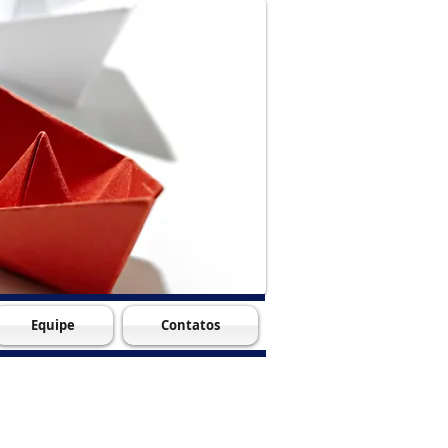
Equipe
Contatos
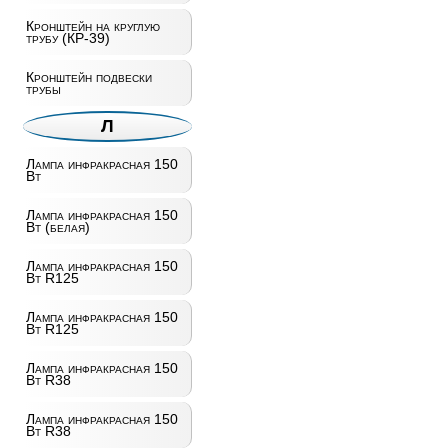
Кронштейн на круглую
трубу (КР-39)
Кронштейн подвески
трубы
Л
Лампа инфракрасная 150
Вт
Лампа инфракрасная 150
Вт (белая)
Лампа инфракрасная 150
Вт R125
Лампа инфракрасная 150
Вт R125
Лампа инфракрасная 150
Вт R38
Лампа инфракрасная 150
Вт R38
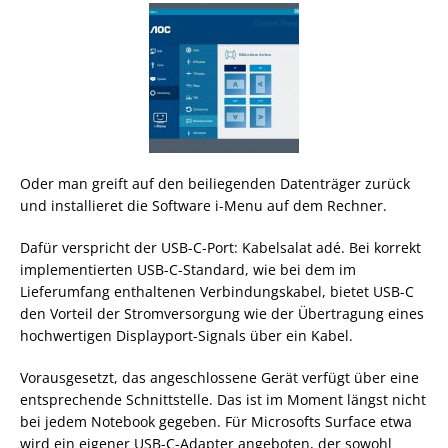
Oder man greift auf den beiliegenden Datenträger zurück
und installieret die Software i-Menu auf dem Rechner.
Dafür verspricht der USB-C-Port: Kabelsalat adé. Bei korrekt
implementierten USB-C-Standard, wie bei dem im
Lieferumfang enthaltenen Verbindungskabel, bietet USB-C
den Vorteil der Stromversorgung wie der Übertragung eines
hochwertigen Displayport-Signals über ein Kabel.
Vorausgesetzt, das angeschlossene Gerät verfügt über eine
entsprechende Schnittstelle. Das ist im Moment längst nicht
bei jedem Notebook gegeben. Für Microsofts Surface etwa
wird ein eigener USB-C-Adapter angeboten, der sowohl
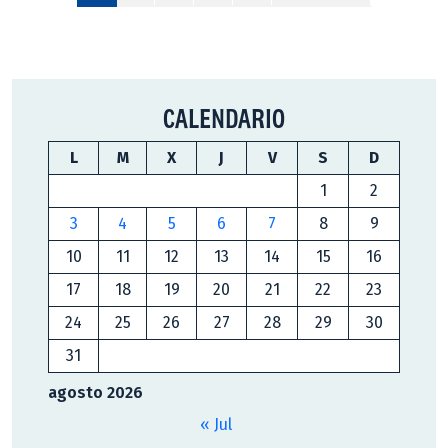
CALENDARIO
L
M
X
J
V
S
D
1
2
3
4
5
6
7
8
9
10
11
12
13
14
15
16
17
18
19
20
21
22
23
24
25
26
27
28
29
30
31
agosto 2026
« Jul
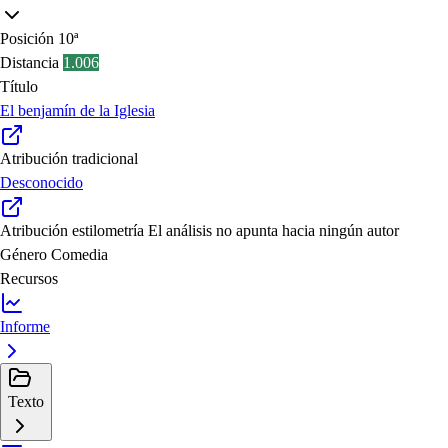
Posición
10ª
Distancia
1.006
Título
El benjamín de la Iglesia
Atribución tradicional
Desconocido
Atribución estilometría
El análisis no apunta hacia ningún autor
Género
Comedia
Recursos
Informe
Texto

- **EXERCISE DIRECTIONS**: Only the records, copied exactly and free of pictures, belong in the answer.

- **THE COMPLETED TASK**:
Equipe
Contatos
Кронштейн на круглую
трубу (КР-39)
Кронштейн подвески
трубы
Л
Лампа инфракрасная 150
Вт
Лампа инфракрасная 150
Вт (белая)
Лампа инфракрасная 150
Вт R125
Лампа инфракрасная 150
Вт R125
Лампа инфракрасная 150
Вт R38
Лампа инфракрасная 150
Вт R38
Oder man greift auf den beiliegenden Datenträger zurück
und installieret die Software i-Menu auf dem Rechner.
Dafür verspricht der USB-C-Port: Kabelsalat adé. Bei korrekt
implementierten USB-C-Standard, wie bei dem im
Lieferumfang enthaltenen Verbindungskabel, bietet USB-C
den Vorteil der Stromversorgung wie der Übertragung eines
hochwertigen Displayport-Signals über ein Kabel.
Vorausgesetzt, das angeschlossene Gerät verfügt über eine
entsprechende Schnittstelle. Das ist im Moment längst nicht
bei jedem Notebook gegeben. Für Microsofts Surface etwa
wird ein eigener USB-C-Adapter angeboten, der sowohl
CALENDARIO
L
M
X
J
V
S
D
1
2
3
4
5
6
7
8
9
10
11
12
13
14
15
16
17
18
19
20
21
22
23
24
25
26
27
28
29
30
31
agosto 2026
« Jul
Posición
10ª
Distancia
1.006
Título
El benjamín de la Iglesia
Atribución tradicional
Desconocido
Atribución estilometría
El análisis no apunta hacia ningún autor
Género
Comedia
Recursos
Informe
Texto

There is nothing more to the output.